Over the past two years, an Internal Revenue Service crackdown on tax shelter promoters has resulted in legal action against several firms, including Grant Thornton, KPMG, BDO Seidman and Ernst & Young. The Treasury and the IRS have been joined in their crusade by the Public Company Accounting Oversight Board, whose chairman, William McDonough, has pledged to use the PCAOB’s audit firm inspection authority to crack down on abusive tax shelter promotions by accountants.

Late last year, a former KPMG senior manager testified before the Senate Finance Committee that an “abusive tax shelter environment at KPMG” created auditor independence problems. The firm denied any illegal activities and a KPMG partner testified that the firm has halted the marketing of the controversial tax avoidance schemes.

According to a report compiled by a Senate government affairs subcommittee, KPMG collected roughly $124 million in fees from shelters from 1997 through 2001 -- shelters that the report estimated cost the federal government about $1.4 billion in lost revenue.

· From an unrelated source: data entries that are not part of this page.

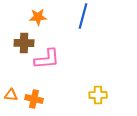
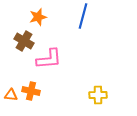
orange star: rotated 12 degrees counterclockwise
brown cross: moved 2 px up; rotated 30 degrees clockwise
pink L-shape: moved 2 px right
orange cross: moved 3 px left, 8 px up
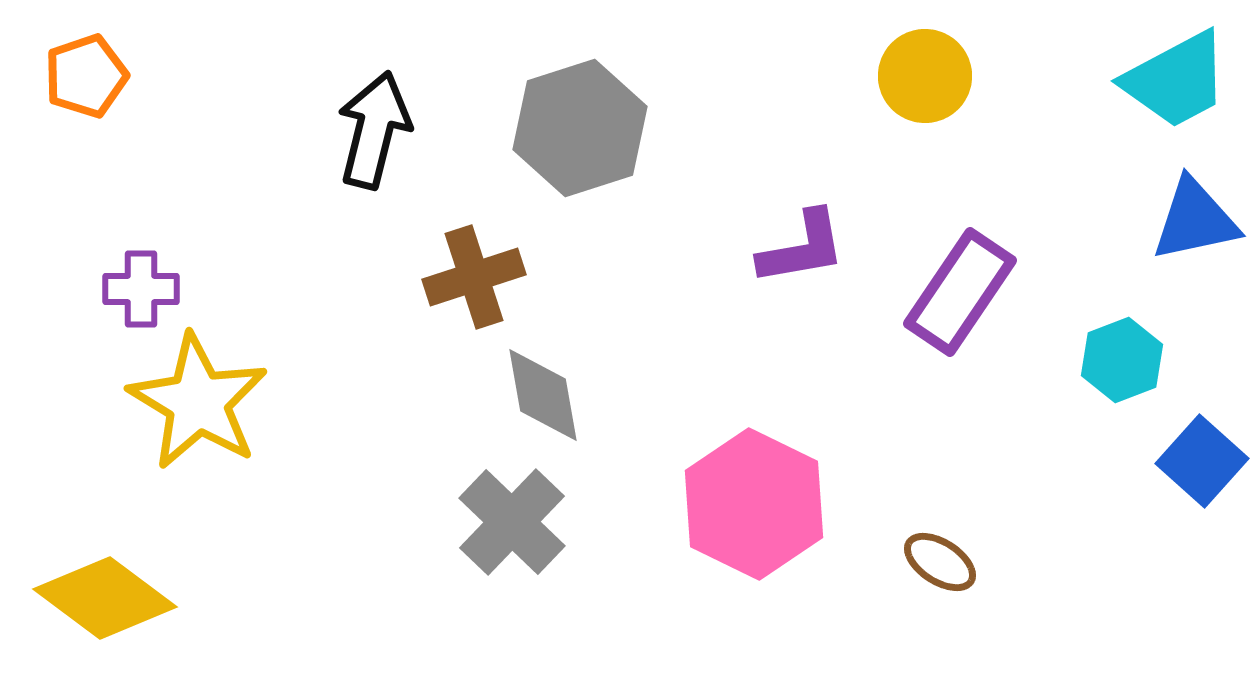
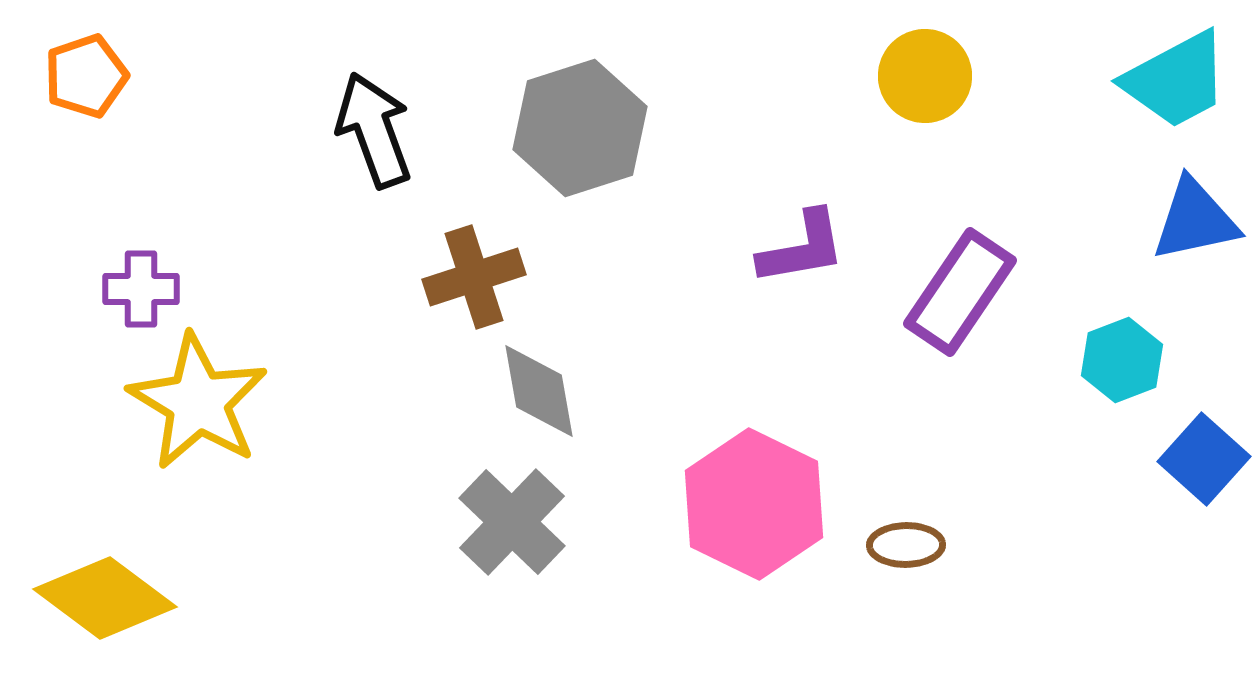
black arrow: rotated 34 degrees counterclockwise
gray diamond: moved 4 px left, 4 px up
blue square: moved 2 px right, 2 px up
brown ellipse: moved 34 px left, 17 px up; rotated 34 degrees counterclockwise
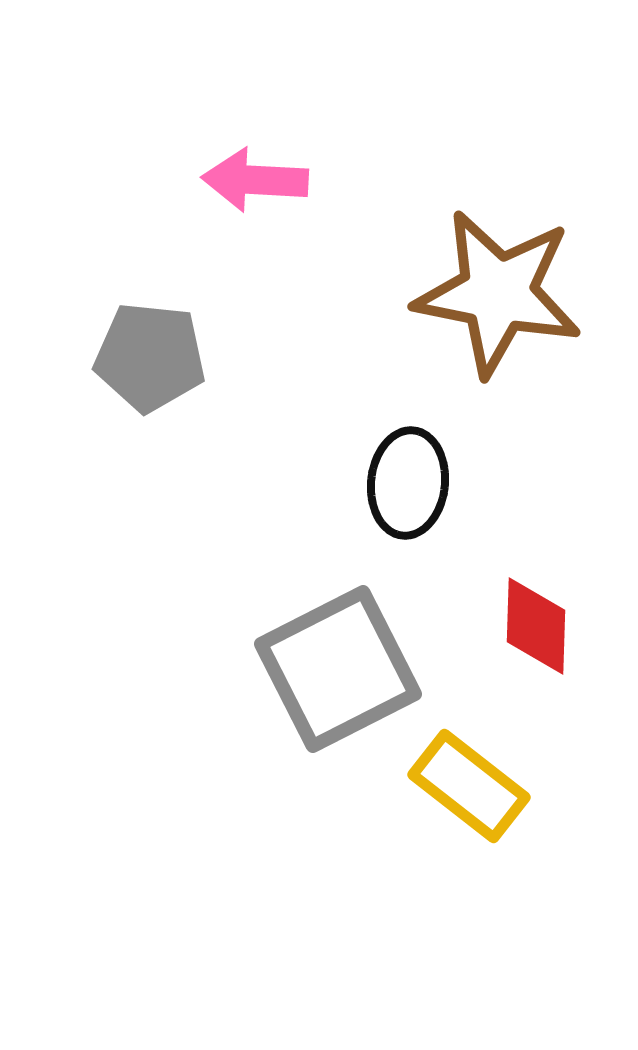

KPMG chairman and chief executive Eugene D. O'Kelly this week said the firm “is committed to fill our role as a responsible corporate steward.” He added, “These changes are consistent with our on-going consideration of the firm's tax practices and procedures, and reaffirm KPMG's commitment to the highest standards of professional practice and responsibility. We look forward to a lasting impact for these decisions, and for our firm to operate in a fully positive, productive, client-oriented environment."

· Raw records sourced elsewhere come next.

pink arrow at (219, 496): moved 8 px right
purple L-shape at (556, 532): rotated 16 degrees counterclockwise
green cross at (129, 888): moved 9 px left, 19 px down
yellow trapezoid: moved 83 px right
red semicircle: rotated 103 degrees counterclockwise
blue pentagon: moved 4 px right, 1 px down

Reactions to the news were mixed. Sen. Norm Coleman, R-Minn., applauded the move. “The departure of these three individuals together with substantial changes in operating procedures allows KPMG to begin with a clean slate,” Coleman said. “This strong action on the part of KPMG reaffirms the promise they made at our hearings -- that they are truly committed to ensuring the highest ethnical standards in their accounting practices.”

Sen. Carl Levin, D-Mich., who called a change in culture at the firm “absolutely critical,” said the Senate investigation “revealed a culture of deception inside KPMG's tax practice.” Levin added, “If the changes announced by KPMG today represent a real reform of that culture, they are welcome.”

Finance Committee chair Sen. Chuck Grassley, R-Iowa, who has pledged to make cleaning up abusive tax shelters a priority for that committee, had some harsh words for the firm. “I've been looking for signs that KPMG is grabbing a broom to help clean up the tax shelter mess,” Grassley said. “This move isn't the clean sweep I'd hoped to see. Moving or removing top people might help, but the most helpful step would be complying with the IRS summons seeking tax shelter client names and other information.”

IRS Commissioner Mark W. Everson said, "Assuring that accountants and attorneys adhere to professional standards and follow the law is a cornerstone of our ongoing efforts to curb the use of abusive tax shelters by corporations and high-income individuals."